No matter how you slice it, passwords are an awful way to secure things. They’re easy to steal, they’re annoying for people to manage, and they don’t do what they are supposed to do, which is secure IT systems. They are the primary vulnerability in our IT world.
Passwords must die.
But what do we do instead? There are two approaches, one well-proven and the other brand new, and they work really well together.
Single sign-on
Single sign-on reduces the proliferation of passwords by centralizing credentials in a single service. SSO has been a staple of enterprise IT infrastructure since the introduction of Windows 2000 Active Directory. AD uses Kerberos as its authentication and SSO mechanism, and so long as you build your applications to use Windows authentication, they get SSO more or less for free. But Kerberos is really only workable inside the firewall, and modern web applications rely on SAML 2, or more recently OpenID Connect for authentication. In either case, instead of each application having its own set of usernames and passwords, the applications trust an identity provider service to securely authenticate users and to provide some sort of artifact (e.g. a SAML authentication message or OpenID Connect Id token) describing the authentication event. Many cloud identity providers such as Azure Active Directory and Okta provide web single sign-on using SAML or OpenID Connect, our Cobalt identity platform supports both protocols in on-prem, hybrid cloud, or multi-cloud deployments.
But SSO services still rely on usernames and passwords for authentication. Even though commercial SSO providers generally take good care of your credentials, there are exceptions, the most egregious being the recent revelation that Facebook (who provides SSO services for consumers through the ubiquitous “Login using Facebook” option) had maintained files containing hundreds of millions of user passwords in clear text sitting on their internal file servers. These files were available to any Facebook employee, and had been available going back as far 2012. The potential consequences are catastrophic, and clearly demonstrate that while reducing the number of passwords is good, using SSO is not enough. How do we get rid of passwords completely?
FIDO2
FIDO2 has two really cool properties. First, it avoids passwords entirely by generating a public-private key pair for each application or authentication service. The service gets a copy of the public key, but the private key is securely locked up on the user’s device (PC, or phone, or USB key, or whatever.) The user authenticates to the application or service by demonstrating proof-of-possession of the private key, but the private key never leaves the device. There is no password to steal or to leave laying around in a file.
The second cool property is the user experience. Instead of typing in a password, the user simply has to use some sort of gesture to unlock the private key on the device. Depending on the kind of device and the requirements of the authenticating service, it can be a simple tap to show that a human is present, a PIN, or a biometric scan such as a fingerprint or facial scan. From the user experience perspective, FIDO2 is huge upgrade over passwords.
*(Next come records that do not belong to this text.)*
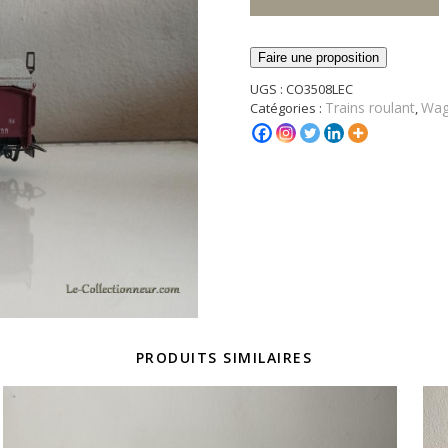
Faire une proposition
UGS :
CO3508LEC
Trains roulant
Wag
Catégories :
,
PRODUITS SIMILAIRES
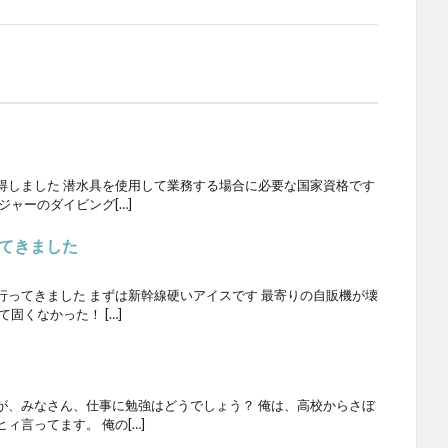
得しました 潜水具を使用して業務する場合に必要な国家資格です
ジャーのダイビング[…]
てきました
行ってきました まずは新幹線硬いアイスです 最寄りの自販機が壊
固くなかった！ […]
が、みなさん、仕事に勉強はどうでしょう？ 俺は、高校からさぼ
ィ言ってます。 俺の[…]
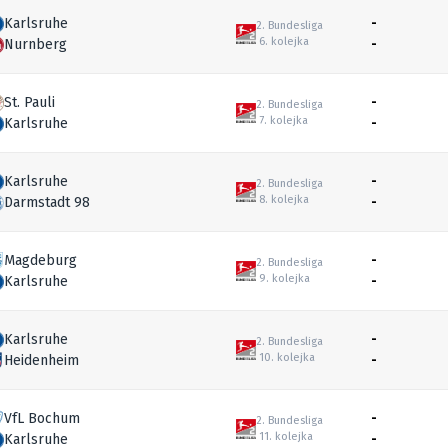
Karlsruhe
-
2. Bundesliga
6. kolejka
Nurnberg
-
St. Pauli
-
2. Bundesliga
7. kolejka
Karlsruhe
-
Karlsruhe
-
2. Bundesliga
8. kolejka
Darmstadt 98
-
Magdeburg
-
2. Bundesliga
9. kolejka
Karlsruhe
-
Karlsruhe
-
2. Bundesliga
10. kolejka
Heidenheim
-
VfL Bochum
-
2. Bundesliga
11. kolejka
Karlsruhe
-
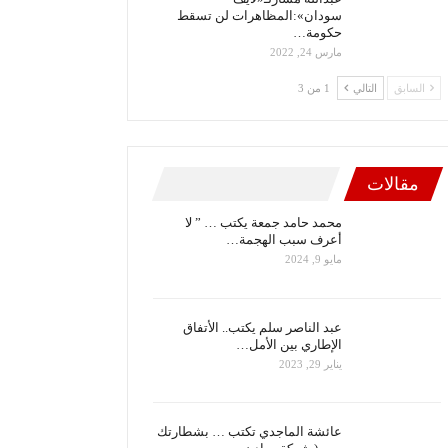
سودان»:المظاهرات لن تسقط
حكومة…
مارس 24, 2022
السابق
التالي
1 من 3
مقالات
محمد حامد جمعة يكتب … ” لا
أعرف سبب الهجمة…
مايو 9, 2024
عبد الناصر سلم يكتب.. الأتفاق
الإطاري بين الأمل…
يناير 29, 2023
عائشة الماجدي تكتب … بشطارتك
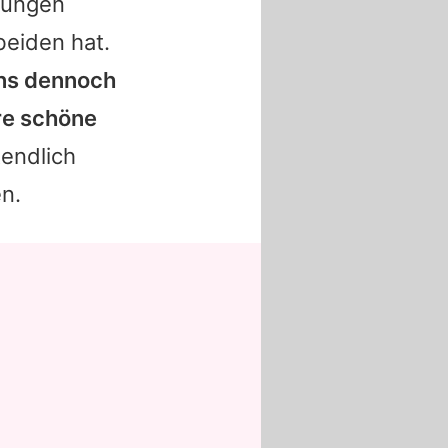
Jungen
beiden hat.
uns dennoch
re schöne
tendlich
en.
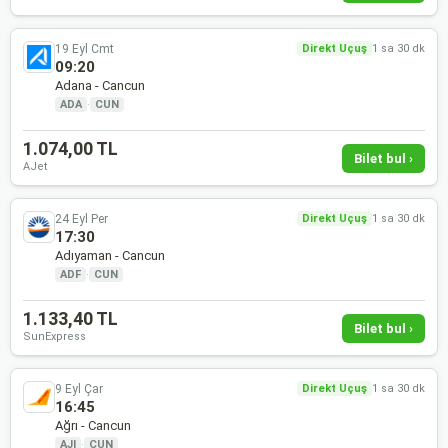
19 Eyl Cmt
Direkt Uçuş
1 sa 30 dk
09:20
Adana - Cancun
ADA
·
CUN
1.074,00 TL
Bilet bul ›
AJet
24 Eyl Per
Direkt Uçuş
1 sa 30 dk
17:30
Adıyaman - Cancun
ADF
·
CUN
1.133,40 TL
Bilet bul ›
SunExpress
9 Eyl Çar
Direkt Uçuş
1 sa 30 dk
16:45
Ağrı - Cancun
AJI
·
CUN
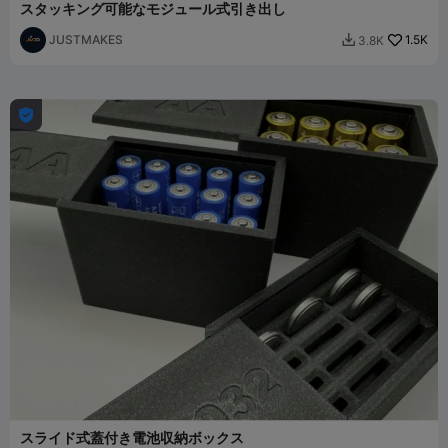
スタッキング可能なモジュール式引き出し
JUSTMAKES
1.5K
3.8K


スライド式蓋付き電池収納ボックス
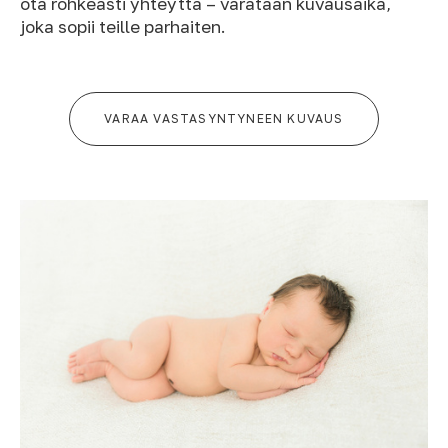
ota rohkeasti yhteyttä – varataan kuvausaika,
joka sopii teille parhaiten.
VARAA VASTASYNTYNEEN KUVAUS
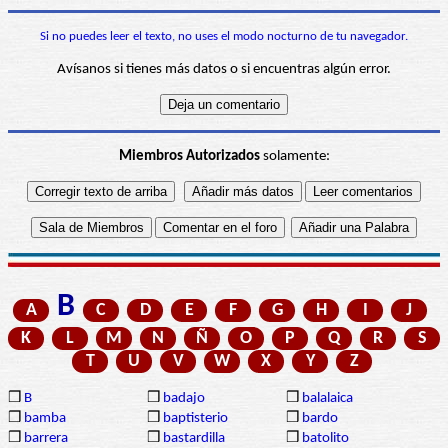
Si no puedes leer el texto, no uses el modo nocturno de tu navegador.
Avísanos si tienes más datos o si encuentras algún error.
Miembros Autorizados
solamente:
B
A
C
D
E
F
G
H
I
J
K
L
M
N
Ñ
O
P
Q
R
S
T
U
V
W
X
Y
Z
❒
B
❒
badajo
❒
balalaica
❒
bamba
❒
baptisterio
❒
bardo
❒
barrera
❒
bastardilla
❒
batolito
Just this month the W3C announced FIDO2 as a candidate recommendation and is ready for broad implementation. FIDO2 is made up of the Web Authentication JavaScript API standard (WebAuthn) and the FIDO Client-to-Authenticator (CTAP) standard, and together they provide a seamless, strong, passwordless authentication process for web and mobile applications. Microsoft Edge, Google Chrome, and Mozilla Firefox all support the standard, and Apple is trialling support in Safari. Microsoft Hello also supports FIDO2 for Windows authentication, and we are building support for FIDO2 into our Cobalt identity platform as well so that you can bring strong, passwordless goodness to your users as well.
FIDO2 is a game changer for web authentication. We can now provide a cryptographically strong authentication service to our users that is both easier to use and far more secure than passwords. And combined with single sign-on, we can start eliminating passwords from our IT infrastructure.